If you want to keep your employees engaged, you need to set shared goals with them so that they have a clear definition of WHY they’re doing what they’re doing.

Plus, when you set goals about their personal development, it shows you have a vested interest in their growth.

Frequent feedback sessions

Has an employee ever quit on you with no warning whatsoever? Maybe not you personally, but this situation happens to employers all the time. It leaves them asking themselves what went wrong?

But by that point, it’s too late to find out — and way too late to do anything about it. So rather than waiting and analyzing after the fact, get active about employee feedback!

You can hold regular employee engagement surveys to get a general feeling about your workforce. But we recommend that you also have 1-on-1 sessions with your team members so that you can both GIVE and RECEIVE feedback.
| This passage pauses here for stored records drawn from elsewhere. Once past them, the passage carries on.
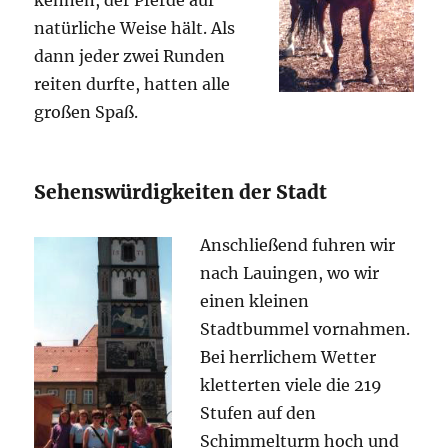
kennen, der Pferde auf
natürliche Weise hält. Als
dann jeder zwei Runden
reiten durfte, hatten alle
großen Spaß.
Sehenswürdigkeiten der Stadt
Anschließend fuhren wir
nach Lauingen, wo wir
einen kleinen
Stadtbummel vornahmen.
Bei herrlichem Wetter
kletterten viele die 219
Stufen auf den
Schimmelturm hoch und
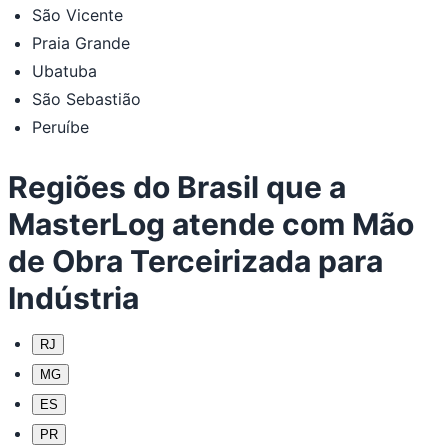
São Vicente
Praia Grande
Ubatuba
São Sebastião
Peruíbe
Regiões do Brasil que a
MasterLog atende com Mão
de Obra Terceirizada para
Indústria
RJ
MG
ES
PR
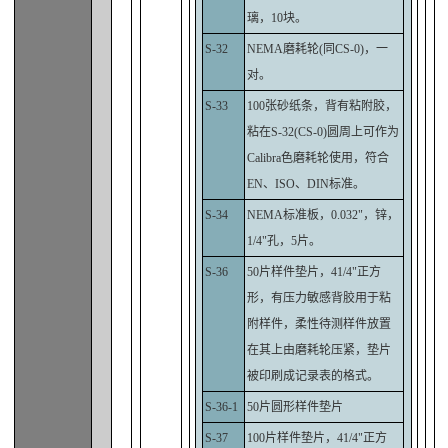
璃，10块。
S-32
NEMA磨耗轮(同CS-0)，一
对。
S-33
100张砂纸条，背有粘附胶，
粘在S-32(CS-0)圆周上可作为
Calibra色磨耗轮使用，符合
EN、ISO、DIN标准。
S-34
NEMA标准板，0.032"，锌，
1/4"孔，5片。
S-36
50片样件垫片，41/4"正方
形，有压力敏感背胶用于粘
附样件，柔性待测样件放置
在其上由磨耗轮压紧，垫片
被印刷成记录表的格式。
S-36-1
50片圆形样件垫片
S-37
100片样件垫片，41/4"正方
And be sure to give positive feedback as well — this is a chance to discuss what’s working for you and them as much as what isn’t.

Set up support structures

Just like you can’t run your business by yourself, your employees need support to manage their workload.
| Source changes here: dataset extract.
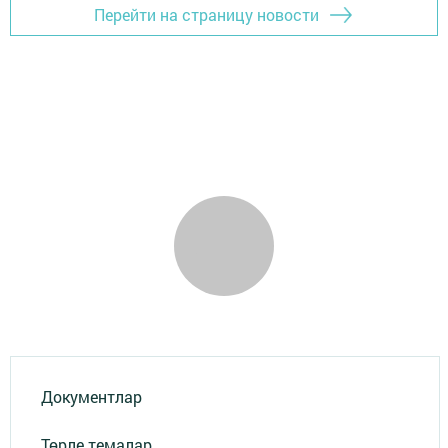
Перейти на страницу новости
Документлар
Төрле темалар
Make sure that they are given access to the knowledge and tools that they will need. Have experienced staff members guide them on how to apply them to their daily work.

Consider creating a mentor program where tenured staff and leadership can work closely to develop skills and plan for success with a fledgling employee.

Give them a sense of ownership

Employees who feel like they are part of a company, and not an extension of it, are more loyal and less likely to leave.

Consider sharing the rewards of your business with the people who make it work — things like stock options or bonuses based on company performance.

And let them lead themselves, as well. When possible, give them projects that offer them autonomy and a bit of freedom. Fostering a sense of trust that they will own up to any challenge will challenge them to do work that the whole company can be proud of.

Acknowledge their accomplishments

One of the number one reasons employees quit is because they don’t feel appreciated.

And we’re not saying you need to shower them with gifts and hold a ticker tape parade every time they do something right. In fact, acknowledging their accomplishments doesn’t have to cost any time or money whatsoever.

When you make a consistent effort to honestly mention and express gratitude on the regular — even just saying thank you in passing — you are instilling a sense of value that will make your workers value their job.

And if one of your employees does something big for your business, you can still consider a big gesture in kind!

Provide development opportunities

We all need room to grow. And when we don’t have it, we bail.

You might call it a sort of “career claustrophobia”, meaning: when we feel stuck we just want to get out.

Make sure your employees have as many opportunities as you can offer them in terms of personal and professional development.

Encourage them to take training courses, attend workshops, and set personal goals. When they see you as someone who cares about their growth, not just their performance, they’ll stand by you.

Be flexible

One of the main things job seekers look for these days is work-life flexibility. They idealize things like flex hours, remote work, and leave allowances.

So if you don’t want your workers to start seeking out other jobs, then you should try to make working with you as flexible as possible.

Make sure you encourage your current employees to make use of their allowances as well. Ensuring they get proper rest and relaxation helps them avoid burnout, and shows you care about their wellbeing.

Challenge them 

Humans might think we want a cushy job. But the truth is we want something that pushes us just a little bit outside of our comfort zone.

Make sure you are challenging your employees to improve themselves and the business overall. Don’t keep them locked at a desk, repeating the same tasks day in and day out.

Send them to a networking meetup. Or ask them to help you meet a new client. Or ask them to create a presentation for their teammates.

Whatever they could be doing outside their immediate job description, so long as it supports their development, is a great way to inspire them.

By keeping them on their toes, they’ll soon get addicted to the excitement that each new day with your company brings.